Clem McMahon's three-year-old Pacino II, a clone of the famous stallion Pacino at Hilton View Stud \ Damien Eagers

Characteristics

McMahon sees the characteristics of Pacino coming out so clearly in his clone. “Pacino was extremely kind, he was a big blood powerful scopey horse, with a wonderful attitude, and hadn’t a bad bone in his body. This guy is the same; he has the same natural balance and self-carriage; he is only three and he canters around as if he was a five-year old.”

Pacino (born Eldiam de Rêve), by Diamant de Semilly, was bred at Haras Des Rêves in Belgium and purchased by Clem and his mother Maureen as a three-year-old. “I had the breeder of Pacino over last week to see the clone.

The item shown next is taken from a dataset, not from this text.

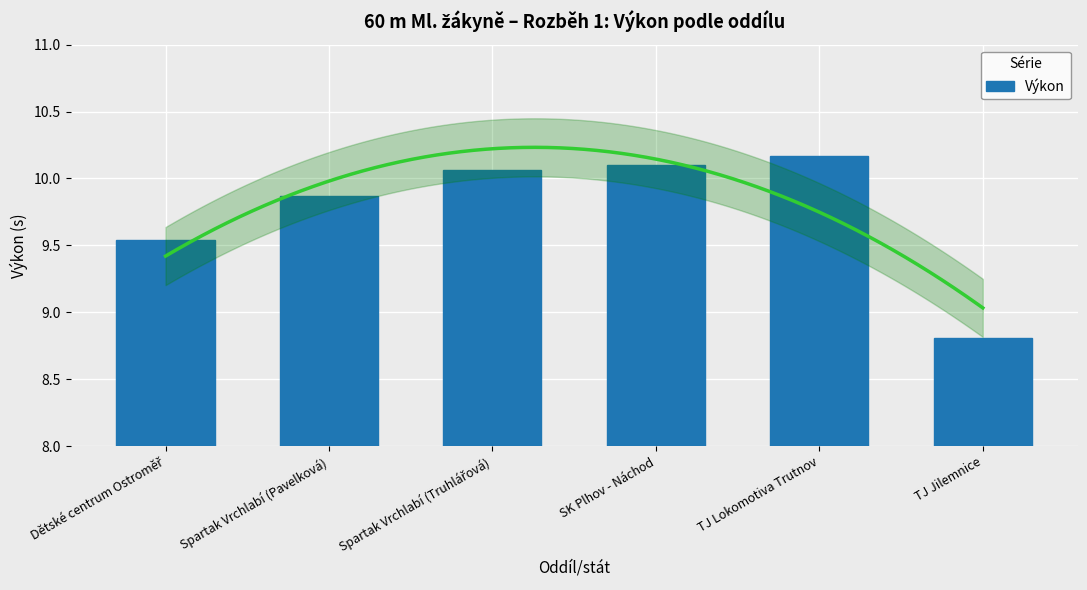

Which category has the highest value across all series?

TJ Lokomotiva Trutnov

It was really nice, Frans [Van Mert] was very emotional over it, he kept repeating ‘he is the same horse’.”

Pacino’s short career at the top of the sport was cut short but he achieved so much and was so adored by show jumping fans during his career. A winner as a young horse, he was produced to peak at the highest level by Clem, who was the only person to ride him in competition.

As an eight-year-old, Pacino burst on to the international scene and produced clear rounds in the five-star Nations Cups in Rotterdam, Falsterbo and Hickstead before going double clear to help Ireland win the Aga Khan Nations Cup on that memorable day in 2012, which was the last time the public saw him in action.

A quick look at his offspring page on Hippomundo shows a long list of performers from 1.45m to 1.65m level. Among the top of them are Bertram Allen’s Pacino Amiro, a five-star Grand Prix winner who represented Ireland at the Tokyo Olympic Games; the 10-year-old EIC Coley Jump The Q, a five-star Grand Prix winner earlier this year under Max Kühner; 10-year-old HHS Seattle (Matt Garrigan), among others. He has also sired three and four-star eventers, including Susie Berry’s World Championship mount Monbeg By Design.

Since 2012, clones are eligible to compete under FEI rules and they can also be registered with the Irish Sport Horse Studbook.